The word "hunds" occurs in some of the lines below; copy each of those lines.
### Given records ###
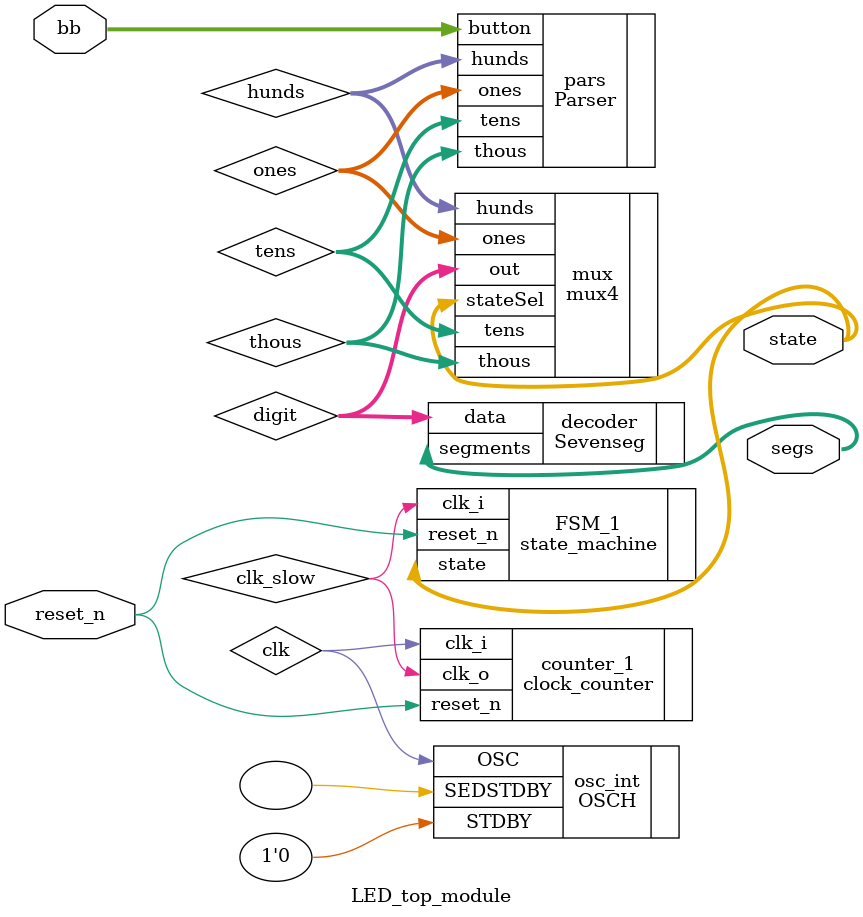
<source format=sv>
module LED_top_module( 
	/**************************/
	/* Set inputs and outputs */
	/* to the whole FPGA here */
	/**************************/
	input logic [7:0] bb,
	output logic [6:0] segs,
	input logic reset_n, //be sure to set this input to PullUp, or connect the pin to 3.3V
	output logic [2:0] state
	);
		/*******************************/
		/* Set internal variables here */
		/*******************************/
		logic clk;		//used for the oscillator's 2.08 MHz clock
		logic clk_slow;	//used for slowed down, 5 Hz clock
		logic [3:0] digit;
		logic [3:0] ones;
		logic [3:0] tens;
		logic [3:0] hunds;
		logic [3:0] thous;
		
		/***********************/
		/* Define modules here */
		/***********************/
		//This is an instance of a special, built in module that accesses our chip's oscillator
		OSCH #("2.08") osc_int (	//"2.08" specifies the operating frequency, 2.08 MHz.
									//Other clock frequencies can be found in the MachX02's documentation
			.STDBY(1'b0),			//Specifies active state
			.OSC(clk),				//Outputs clock signal to 'clk' net
			.SEDSTDBY());			//Leaves SEDSTDBY pin unconnected
		
		
		//This module is instantiated from another file, 'Clock_Counter.sv'
		//It will take an input clock, slow it down based on parameters set inside of the module, and
		//output the new clock. Reset functionality is also built-in
		clock_counter counter_1(
			.clk_i(clk),
			.reset_n(reset_n),
			.clk_o(clk_slow));
			
		//This module is instantiated from another file, 'State_Machine.sv'
		//It contains a Moore state machine that will take a clock and reset, and output a state
		state_machine FSM_1(
			.clk_i(clk_slow),
			.reset_n(reset_n),
			.state(state));
			
		/************************************************/
		/* Add modules for:								*/
		/* Parser 		Determines the 1000's, 100's,   */
		/*				10's and 1's place of the number*/
		/* Multiplexer	Determines which parser output  */
		/*				to pass to the decoder			*/
		/* Decoder		Convert 4-bit binary to 7-seg   */
		/*				output for numbers 0-9			*/
		/************************************************/
		
		Parser pars(
			.button(bb),
			.ones(ones),
			.tens(tens),
			.hunds(hunds),
			.thous(thous)
			);
		mux4 mux(
			.ones(ones),
			.tens(tens),
			.hunds(hunds),
			.thous(thous),
			.stateSel(state),
			.out(digit)
			);
		Sevenseg decoder(
			.data(digit),
			.segments(segs)
			);
endmodule

</source>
###
#### Expected output
		logic [3:0] hunds;
			.hunds(hunds),
			.hunds(hunds),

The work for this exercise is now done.